Dalam buku 'Ini Bukan Kudeta', Salim menyimpulkan bahwa masyarakat yang terpecah (fragmented society) merupakan penyebab utama militer intervensi ke dalam politik.
"Jangan sampai hal itu (masyarakat yang terpecah) terjadi di Indonesia," tambahnya.
Ketiga buku tersebut diterbitkan melalui dua penerbit terkemuka, yakni Balai Pustaka (Krisis Aktor, Teater Sutradara dan Pasar') san Mizan ('Gestapu 65', 'Ini Bukan Kudeta').
Sementara itu, Direktur Utama Balai Pustaka Achmad Fachrodji, selaku penerbit 'Krisis Aktor, Teater Sutradara dan Pasar' mengatakan, buku ini merupakan buku Salim Haji Said yang kedua terbitan perusahaan pelat merah ini setelah buku bertajuk 'Jangan Banyak Tanya Ini Cuma Dongeng (Sejumlah Tulisan tentang Sastra)' pada pertengahan 2018.

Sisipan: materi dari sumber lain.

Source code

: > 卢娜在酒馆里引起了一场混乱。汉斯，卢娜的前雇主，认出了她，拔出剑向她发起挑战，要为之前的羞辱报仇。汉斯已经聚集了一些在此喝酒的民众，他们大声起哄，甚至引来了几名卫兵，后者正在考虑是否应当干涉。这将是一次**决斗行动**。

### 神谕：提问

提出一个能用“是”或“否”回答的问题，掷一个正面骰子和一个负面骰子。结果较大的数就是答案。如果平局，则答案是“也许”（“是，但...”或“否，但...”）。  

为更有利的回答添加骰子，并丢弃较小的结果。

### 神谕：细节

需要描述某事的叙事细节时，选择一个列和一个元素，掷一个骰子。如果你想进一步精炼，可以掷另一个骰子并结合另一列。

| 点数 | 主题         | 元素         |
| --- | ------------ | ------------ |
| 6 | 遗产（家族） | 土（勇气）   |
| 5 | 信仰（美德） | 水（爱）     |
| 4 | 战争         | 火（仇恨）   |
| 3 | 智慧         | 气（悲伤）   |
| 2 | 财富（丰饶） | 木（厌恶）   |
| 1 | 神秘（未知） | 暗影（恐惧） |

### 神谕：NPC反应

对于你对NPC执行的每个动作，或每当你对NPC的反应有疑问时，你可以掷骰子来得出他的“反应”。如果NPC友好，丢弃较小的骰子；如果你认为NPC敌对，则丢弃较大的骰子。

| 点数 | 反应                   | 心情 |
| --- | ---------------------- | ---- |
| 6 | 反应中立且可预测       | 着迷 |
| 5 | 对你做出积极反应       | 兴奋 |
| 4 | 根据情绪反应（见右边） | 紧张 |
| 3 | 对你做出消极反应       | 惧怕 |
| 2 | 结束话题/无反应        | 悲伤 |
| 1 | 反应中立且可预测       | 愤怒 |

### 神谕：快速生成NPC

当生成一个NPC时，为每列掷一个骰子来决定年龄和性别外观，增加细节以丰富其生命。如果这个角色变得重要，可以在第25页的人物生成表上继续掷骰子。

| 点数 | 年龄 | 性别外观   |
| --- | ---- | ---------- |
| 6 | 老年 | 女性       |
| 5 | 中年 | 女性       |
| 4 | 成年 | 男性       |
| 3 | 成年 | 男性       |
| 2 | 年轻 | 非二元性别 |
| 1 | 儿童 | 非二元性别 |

"Topik dari buku ini ('Krisis Aktor, Teater Sutradara dan Pasar') bersifat sangat faktual dengan kondisi dunia teater saat ini," ujar pria yang akrab disapa Oji ini.
Oji berharap, lewat kolaborasi dengan penulis-penulis handal seperti Salim Haji Said dapat mendorong terbangunnya kesadaran masyarakat terhadap kesuasteraan Indonesia yang notabene adalah salah satu bentuk kekayaan nasional.
"Peradaban suatu bangsa dilihat dari sastranya," tukas Oji.